- _Objective_:
What follows is a listing; restate every line of it word for word.
## BEGIN Given data
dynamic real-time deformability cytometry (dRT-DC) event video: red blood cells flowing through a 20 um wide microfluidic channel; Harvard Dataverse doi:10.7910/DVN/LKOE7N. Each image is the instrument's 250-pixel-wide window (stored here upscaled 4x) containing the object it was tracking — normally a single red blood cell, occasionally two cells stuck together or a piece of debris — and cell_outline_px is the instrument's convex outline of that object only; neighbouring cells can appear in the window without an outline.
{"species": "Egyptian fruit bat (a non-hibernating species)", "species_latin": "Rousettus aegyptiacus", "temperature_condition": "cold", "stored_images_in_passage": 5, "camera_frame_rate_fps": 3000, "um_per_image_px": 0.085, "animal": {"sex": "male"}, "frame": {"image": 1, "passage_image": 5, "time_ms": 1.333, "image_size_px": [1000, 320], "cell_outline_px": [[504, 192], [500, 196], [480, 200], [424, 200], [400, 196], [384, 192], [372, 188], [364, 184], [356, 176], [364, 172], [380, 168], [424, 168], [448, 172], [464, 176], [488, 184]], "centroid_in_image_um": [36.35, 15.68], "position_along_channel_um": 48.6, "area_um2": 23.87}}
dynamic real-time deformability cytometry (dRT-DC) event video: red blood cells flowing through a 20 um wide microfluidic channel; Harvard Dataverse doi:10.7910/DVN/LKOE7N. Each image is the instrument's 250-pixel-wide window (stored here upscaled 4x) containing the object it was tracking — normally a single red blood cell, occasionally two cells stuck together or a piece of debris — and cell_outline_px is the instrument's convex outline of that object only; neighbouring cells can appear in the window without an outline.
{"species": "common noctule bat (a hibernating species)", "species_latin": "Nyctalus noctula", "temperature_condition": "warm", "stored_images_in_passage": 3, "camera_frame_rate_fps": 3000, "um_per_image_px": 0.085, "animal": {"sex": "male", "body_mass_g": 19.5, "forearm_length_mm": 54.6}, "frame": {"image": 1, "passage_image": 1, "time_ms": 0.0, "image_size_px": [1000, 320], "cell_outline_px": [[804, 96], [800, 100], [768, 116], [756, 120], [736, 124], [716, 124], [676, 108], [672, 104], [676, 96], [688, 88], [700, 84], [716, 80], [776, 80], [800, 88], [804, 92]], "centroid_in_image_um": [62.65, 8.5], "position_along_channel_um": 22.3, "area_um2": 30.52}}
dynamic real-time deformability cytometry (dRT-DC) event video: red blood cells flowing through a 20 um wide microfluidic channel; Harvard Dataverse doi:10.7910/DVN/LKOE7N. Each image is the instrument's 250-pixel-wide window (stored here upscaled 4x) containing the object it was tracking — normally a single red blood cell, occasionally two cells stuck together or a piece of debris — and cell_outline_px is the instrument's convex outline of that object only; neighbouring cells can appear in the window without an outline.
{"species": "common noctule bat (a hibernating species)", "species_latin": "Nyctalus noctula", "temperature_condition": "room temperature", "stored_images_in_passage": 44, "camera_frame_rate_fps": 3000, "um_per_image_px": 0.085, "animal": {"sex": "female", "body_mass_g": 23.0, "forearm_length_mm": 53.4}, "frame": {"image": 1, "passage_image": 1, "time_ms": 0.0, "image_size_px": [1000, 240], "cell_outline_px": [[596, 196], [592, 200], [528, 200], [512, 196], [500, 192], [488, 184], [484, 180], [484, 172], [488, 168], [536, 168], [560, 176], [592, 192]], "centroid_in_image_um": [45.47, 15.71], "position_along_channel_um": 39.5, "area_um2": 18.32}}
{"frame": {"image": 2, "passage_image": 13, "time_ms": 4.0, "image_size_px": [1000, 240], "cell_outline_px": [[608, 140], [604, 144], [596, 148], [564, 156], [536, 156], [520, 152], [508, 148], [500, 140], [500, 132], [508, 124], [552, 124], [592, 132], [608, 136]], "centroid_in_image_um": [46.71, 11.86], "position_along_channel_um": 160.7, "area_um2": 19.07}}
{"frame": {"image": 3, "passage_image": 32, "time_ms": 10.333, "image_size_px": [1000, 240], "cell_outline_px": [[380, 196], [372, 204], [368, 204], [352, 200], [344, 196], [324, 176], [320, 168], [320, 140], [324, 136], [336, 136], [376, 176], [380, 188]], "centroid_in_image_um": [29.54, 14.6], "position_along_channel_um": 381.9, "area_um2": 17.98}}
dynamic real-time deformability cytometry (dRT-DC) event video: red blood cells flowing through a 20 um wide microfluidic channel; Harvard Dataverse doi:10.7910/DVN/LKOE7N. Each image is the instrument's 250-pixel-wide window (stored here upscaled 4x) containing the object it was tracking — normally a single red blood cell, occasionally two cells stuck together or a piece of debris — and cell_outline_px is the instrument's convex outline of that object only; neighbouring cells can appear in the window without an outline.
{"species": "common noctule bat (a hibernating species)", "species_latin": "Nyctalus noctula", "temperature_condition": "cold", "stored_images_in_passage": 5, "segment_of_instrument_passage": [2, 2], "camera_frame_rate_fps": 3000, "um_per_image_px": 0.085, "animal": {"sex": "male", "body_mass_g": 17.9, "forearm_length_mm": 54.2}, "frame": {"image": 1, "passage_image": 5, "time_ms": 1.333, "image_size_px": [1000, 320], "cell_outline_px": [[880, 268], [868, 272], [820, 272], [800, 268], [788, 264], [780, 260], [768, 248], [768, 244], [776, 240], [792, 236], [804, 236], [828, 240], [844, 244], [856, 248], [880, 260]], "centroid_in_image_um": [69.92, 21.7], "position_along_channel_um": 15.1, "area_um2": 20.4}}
## END Given data
- _Expected output_:
dynamic real-time deformability cytometry (dRT-DC) event video: red blood cells flowing through a 20 um wide microfluidic channel; Harvard Dataverse doi:10.7910/DVN/LKOE7N. Each image is the instrument's 250-pixel-wide window (stored here upscaled 4x) containing the object it was tracking — normally a single red blood cell, occasionally two cells stuck together or a piece of debris — and cell_outline_px is the instrument's convex outline of that object only; neighbouring cells can appear in the window without an outline.
{"species": "Egyptian fruit bat (a non-hibernating species)", "species_latin": "Rousettus aegyptiacus", "temperature_condition": "cold", "stored_images_in_passage": 5, "camera_frame_rate_fps": 3000, "um_per_image_px": 0.085, "animal": {"sex": "male"}, "frame": {"image": 1, "passage_image": 5, "time_ms": 1.333, "image_size_px": [1000, 320], "cell_outline_px": [[504, 192], [500, 196], [480, 200], [424, 200], [400, 196], [384, 192], [372, 188], [364, 184], [356, 176], [364, 172], [380, 168], [424, 168], [448, 172], [464, 176], [488, 184]], "centroid_in_image_um": [36.35, 15.68], "position_along_channel_um": 48.6, "area_um2": 23.87}}
dynamic real-time deformability cytometry (dRT-DC) event video: red blood cells flowing through a 20 um wide microfluidic channel; Harvard Dataverse doi:10.7910/DVN/LKOE7N. Each image is the instrument's 250-pixel-wide window (stored here upscaled 4x) containing the object it was tracking — normally a single red blood cell, occasionally two cells stuck together or a piece of debris — and cell_outline_px is the instrument's convex outline of that object only; neighbouring cells can appear in the window without an outline.
{"species": "common noctule bat (a hibernating species)", "species_latin": "Nyctalus noctula", "temperature_condition": "warm", "stored_images_in_passage": 3, "camera_frame_rate_fps": 3000, "um_per_image_px": 0.085, "animal": {"sex": "male", "body_mass_g": 19.5, "forearm_length_mm": 54.6}, "frame": {"image": 1, "passage_image": 1, "time_ms": 0.0, "image_size_px": [1000, 320], "cell_outline_px": [[804, 96], [800, 100], [768, 116], [756, 120], [736, 124], [716, 124], [676, 108], [672, 104], [676, 96], [688, 88], [700, 84], [716, 80], [776, 80], [800, 88], [804, 92]], "centroid_in_image_um": [62.65, 8.5], "position_along_channel_um": 22.3, "area_um2": 30.52}}
dynamic real-time deformability cytometry (dRT-DC) event video: red blood cells flowing through a 20 um wide microfluidic channel; Harvard Dataverse doi:10.7910/DVN/LKOE7N. Each image is the instrument's 250-pixel-wide window (stored here upscaled 4x) containing the object it was tracking — normally a single red blood cell, occasionally two cells stuck together or a piece of debris — and cell_outline_px is the instrument's convex outline of that object only; neighbouring cells can appear in the window without an outline.
{"species": "common noctule bat (a hibernating species)", "species_latin": "Nyctalus noctula", "temperature_condition": "room temperature", "stored_images_in_passage": 44, "camera_frame_rate_fps": 3000, "um_per_image_px": 0.085, "animal": {"sex": "female", "body_mass_g": 23.0, "forearm_length_mm": 53.4}, "frame": {"image": 1, "passage_image": 1, "time_ms": 0.0, "image_size_px": [1000, 240], "cell_outline_px": [[596, 196], [592, 200], [528, 200], [512, 196], [500, 192], [488, 184], [484, 180], [484, 172], [488, 168], [536, 168], [560, 176], [592, 192]], "centroid_in_image_um": [45.47, 15.71], "position_along_channel_um": 39.5, "area_um2": 18.32}}
{"frame": {"image": 2, "passage_image": 13, "time_ms": 4.0, "image_size_px": [1000, 240], "cell_outline_px": [[608, 140], [604, 144], [596, 148], [564, 156], [536, 156], [520, 152], [508, 148], [500, 140], [500, 132], [508, 124], [552, 124], [592, 132], [608, 136]], "centroid_in_image_um": [46.71, 11.86], "position_along_channel_um": 160.7, "area_um2": 19.07}}
{"frame": {"image": 3, "passage_image": 32, "time_ms": 10.333, "image_size_px": [1000, 240], "cell_outline_px": [[380, 196], [372, 204], [368, 204], [352, 200], [344, 196], [324, 176], [320, 168], [320, 140], [324, 136], [336, 136], [376, 176], [380, 188]], "centroid_in_image_um": [29.54, 14.6], "position_along_channel_um": 381.9, "area_um2": 17.98}}
dynamic real-time deformability cytometry (dRT-DC) event video: red blood cells flowing through a 20 um wide microfluidic channel; Harvard Dataverse doi:10.7910/DVN/LKOE7N. Each image is the instrument's 250-pixel-wide window (stored here upscaled 4x) containing the object it was tracking — normally a single red blood cell, occasionally two cells stuck together or a piece of debris — and cell_outline_px is the instrument's convex outline of that object only; neighbouring cells can appear in the window without an outline.
{"species": "common noctule bat (a hibernating species)", "species_latin": "Nyctalus noctula", "temperature_condition": "cold", "stored_images_in_passage": 5, "segment_of_instrument_passage": [2, 2], "camera_frame_rate_fps": 3000, "um_per_image_px": 0.085, "animal": {"sex": "male", "body_mass_g": 17.9, "forearm_length_mm": 54.2}, "frame": {"image": 1, "passage_image": 5, "time_ms": 1.333, "image_size_px": [1000, 320], "cell_outline_px": [[880, 268], [868, 272], [820, 272], [800, 268], [788, 264], [780, 260], [768, 248], [768, 244], [776, 240], [792, 236], [804, 236], [828, 240], [844, 244], [856, 248], [880, 260]], "centroid_in_image_um": [69.92, 21.7], "position_along_channel_um": 15.1, "area_um2": 20.4}}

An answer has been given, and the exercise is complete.